Questo perlomeno è il vissuto della bambina.

Oggi L. trasferisce lo stesso vissuto sugli uomini, con i quali non vuole correre un simile rischio e rivivere l’antico dolore.

Una idea “pazza”, radicata su esperienze non più valide e generalizzata in maniera incongruente, le ha impedito per anni di sperimentare profondi rapporti amorosi e il blocco sessuale ne è stata la manifestazione più evidente.

Allora divenne anche consapevole che “a bella posta” si era cercata compagni che la aiutavano a confermarsi in una idea molto radicata in lei, quella di non potersi fidare, e difatti ogni volta che lo faceva si ritrovava frustrata e delusa. Le divenne chiaro che vi era una sua responsabilità nell’istaurare rapporti con persone che avevano sempre caratteristiche comuni e che l’incontro con loro non poteva essere soltanto casuale.

“Io non potevo sapere” diceva, ”come potevo immaginare”.

Scoprì che lo scegliere un certo tipo di relazioni e tutto il suo comportamento, avevano una coerenza se considerati in funzione di una antica decisione, della cui validità voleva costantemente avere conferma: meglio diventare di “ghiaccio”, come aveva deciso nell’infanzia, per far fronte alle ripetute frustrazioni e delusioni.

Ora l’amico “spirituale” era diventato il suo Pigmalione.

Con lui imparò ad acquisire fiducia e diede spazio al proprio desiderio, sperimentando per la prima volta un rapporto pieno, completo, senza paura.

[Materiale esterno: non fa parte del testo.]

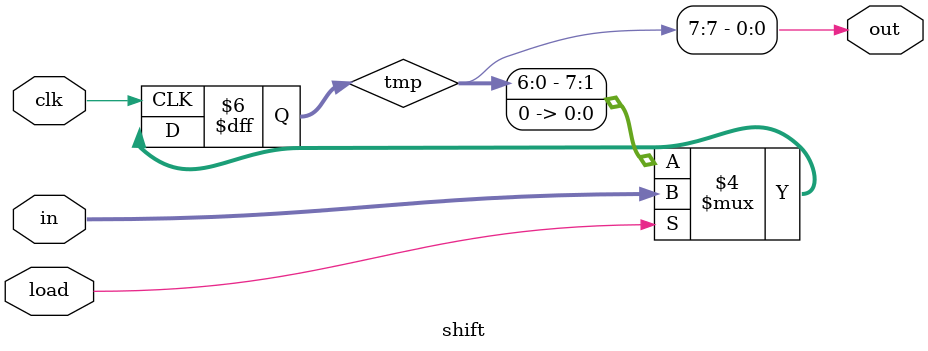
<source format=v>
module shift (clk, load, in, out); 
input clk;
input load;
input [7:0] in; 
output out; 
 
reg [7:0] tmp; 
 
  always @(posedge clk) 
    begin 
      tmp = tmp << 1; 
      if (load) 
      	tmp = in; 
    end 
    assign out = tmp[7]; 
endmodule 
</source>
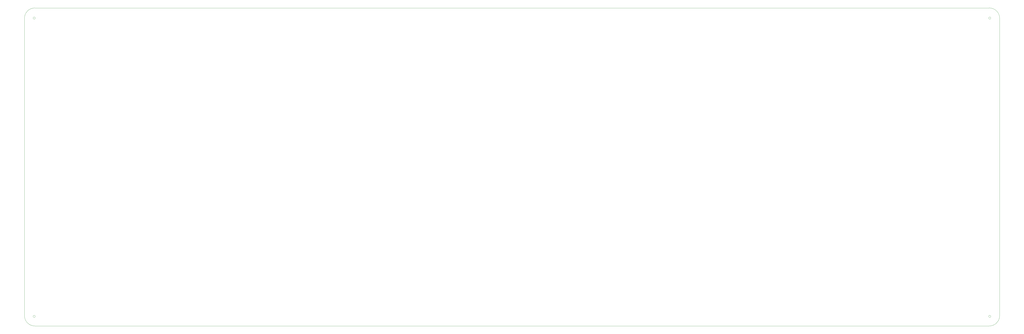
<source format=gbr>
G04 #@! TF.GenerationSoftware,KiCad,Pcbnew,(5.1.9)-1*
G04 #@! TF.CreationDate,2021-04-17T22:02:46-05:00*
G04 #@! TF.ProjectId,try3,74727933-2e6b-4696-9361-645f70636258,rev?*
G04 #@! TF.SameCoordinates,Original*
G04 #@! TF.FileFunction,Profile,NP*
%FSLAX46Y46*%
G04 Gerber Fmt 4.6, Leading zero omitted, Abs format (unit mm)*
G04 Created by KiCad (PCBNEW (5.1.9)-1) date 2021-04-17 22:02:46*
%MOMM*%
%LPD*%
G01*
G04 APERTURE LIST*
G04 #@! TA.AperFunction,Profile*
%ADD10C,0.050000*%
G04 #@! TD*
G04 APERTURE END LIST*
D10*
X455500000Y2000000D02*
G75*
G03*
X455500000Y2000000I-500000J0D01*
G01*
X455500000Y137500000D02*
G75*
G03*
X455500000Y137500000I-500000J0D01*
G01*
X21500000Y137500000D02*
G75*
G03*
X21500000Y137500000I-500000J0D01*
G01*
X21500000Y2000000D02*
G75*
G03*
X21500000Y2000000I-500000J0D01*
G01*
X16579850Y2368550D02*
X16579850Y137375900D01*
X454761600Y-2368550D02*
X21316950Y-2368550D01*
X459498700Y137375900D02*
X459498700Y2368550D01*
X21316950Y142113000D02*
X454761600Y142113000D01*
X454761600Y142113000D02*
G75*
G02*
X459498700Y137375900I0J-4737100D01*
G01*
X16579850Y137375900D02*
G75*
G02*
X21316950Y142113000I4737100J0D01*
G01*
X21316950Y-2368550D02*
G75*
G02*
X16579850Y2368550I0J4737100D01*
G01*
X459498700Y2368550D02*
G75*
G02*
X454761600Y-2368550I-4737100J0D01*
G01*
M02*

</source>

A questo punto poté fare un lavoro di distacco dal proprio mondo infantile ed espellere da sé le introiezioni genitoriali che ancora le pesavano e che in una drammatica seduta apparvero in tutta la loro forza e gravità.

Sperimentò forti dolori e contrazioni al basso ventre, cominciò a parlare a loro, al padre e alla madre, come se fossero presenti e poté esprimere la rabbia e il dolore lancinante per non essere stata ascoltata, quasi non esistesse, condizione alla quale si era rassegnata, pur di non vivere il temuto abbandono, pur di non perderli. La piccola bambina aveva rinunciato al mondo delle emozioni e delle sensazioni, si era costruita una gelida armatura pur di rendersi inattaccabile, una drammatica difesa che la rendeva “di ghiaccio”. Quando di lì a poco si trovò ad affrontare la separazione anche dal compagno con il quale aveva sperimentato nuove possibilità e rivisto la sua posizione rispetto agli uomini, con il dolore e l’amore di cui ora si sentiva piena, poté dire: “ora non importa, ora so che mi sono sciolta e che posso vivere nuovamente quest’esperienza, è mia, è parte di me, nessuno può togliermela e con tutto il dolore che provo so che non mi fermerò, non mi farò schiacciare dalla delusione, è stato bello e potrò riviverlo”. La pienezza del calore della sua nuova capacità d’amare aveva sciolto definitivamente “la barretta di ghiaccio” che aveva posto tra il suo cuore e le sue pelvi, per usare l’immagine che più volte L. aveva adoperato nel descrivere la propria esperienza.